▸ PROBLEM TO SOLVE:
Please give the listing below as a Markdown table with two columns, Row and Line, numbering each line in turn. Leave out blank lines and the pictures.

▸ PROVIDED INFORMATION:

<<<<

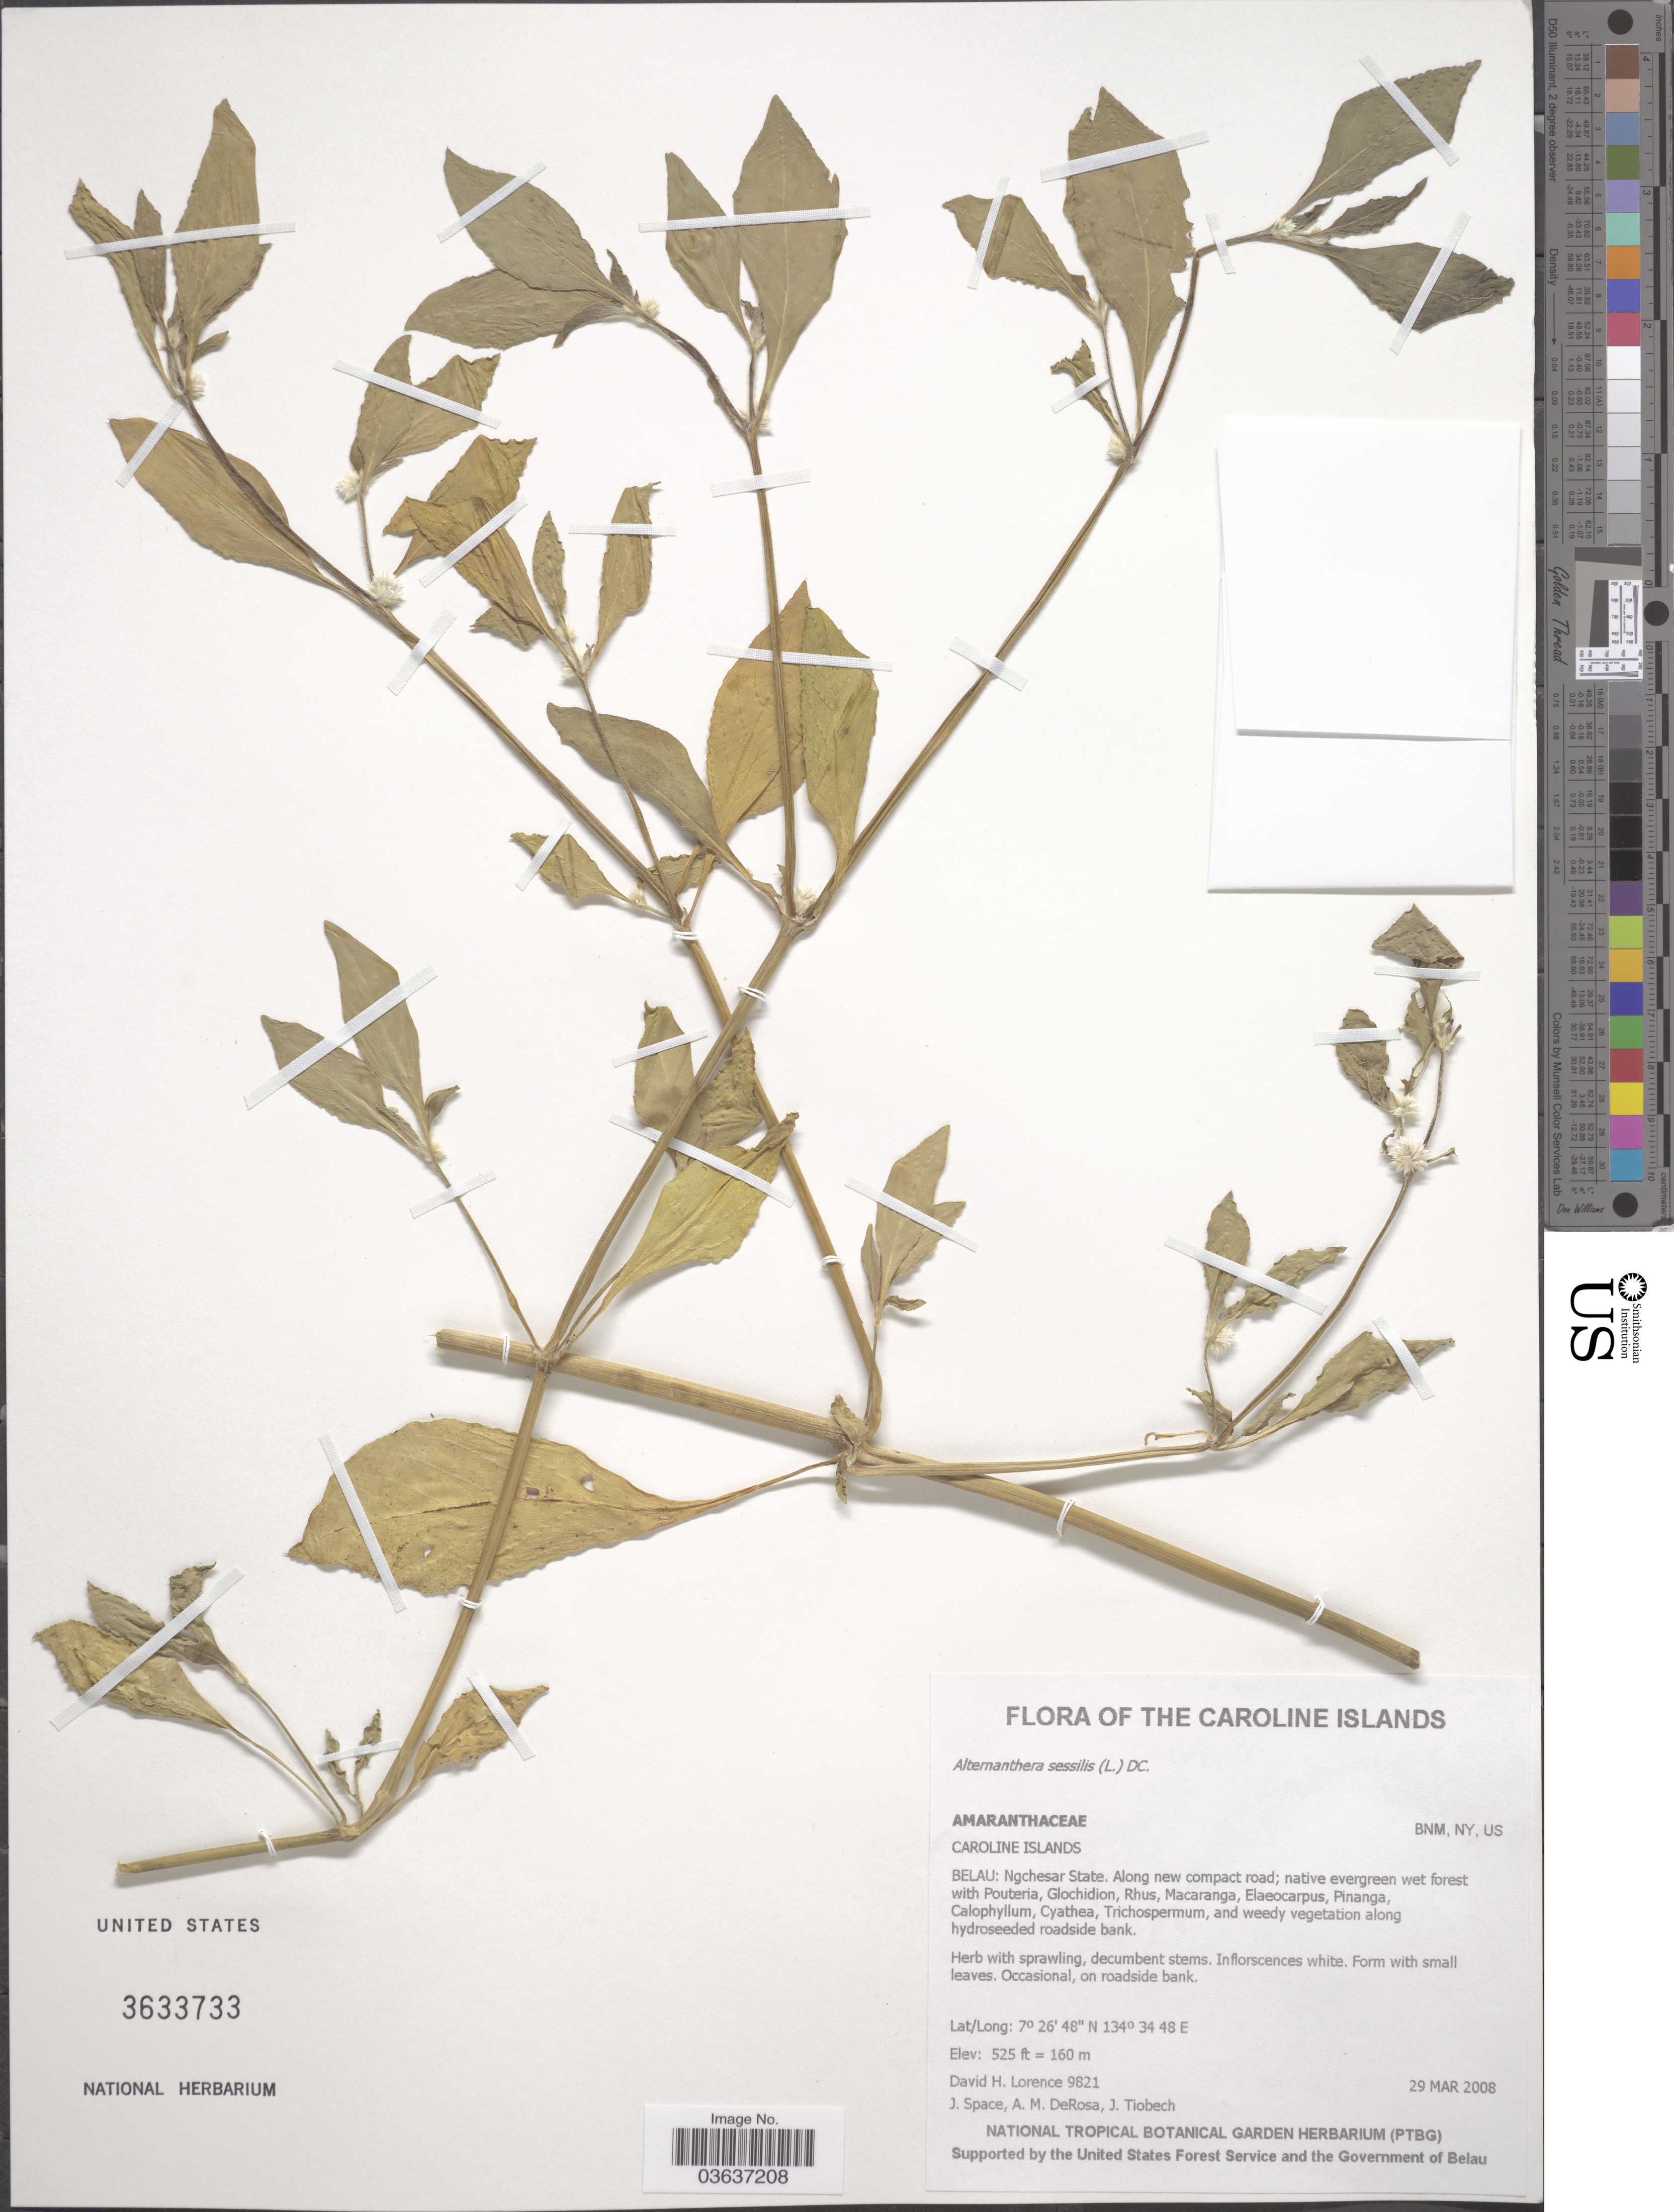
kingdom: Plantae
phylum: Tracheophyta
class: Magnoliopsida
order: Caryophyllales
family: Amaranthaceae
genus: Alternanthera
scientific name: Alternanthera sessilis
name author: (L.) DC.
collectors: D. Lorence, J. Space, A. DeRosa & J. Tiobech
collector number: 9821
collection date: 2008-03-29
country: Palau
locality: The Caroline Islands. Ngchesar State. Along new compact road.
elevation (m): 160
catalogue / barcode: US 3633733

>>>>

▸ THE SOLUTION:
| Row | Line |
|---|---|
| 1 | kingdom: Plantae |
| 2 | phylum: Tracheophyta |
| 3 | class: Magnoliopsida |
| 4 | order: Caryophyllales |
| 5 | family: Amaranthaceae |
| 6 | genus: Alternanthera |
| 7 | scientific name: Alternanthera sessilis |
| 8 | name author: (L.) DC. |
| 9 | collectors: D. Lorence, J. Space, A. DeRosa & J. Tiobech |
| 10 | collector number: 9821 |
| 11 | collection date: 2008-03-29 |
| 12 | country: Palau |
| 13 | locality: The Caroline Islands. Ngchesar State. Along new compact road. |
| 14 | elevation (m): 160 |
| 15 | catalogue / barcode: US 3633733 |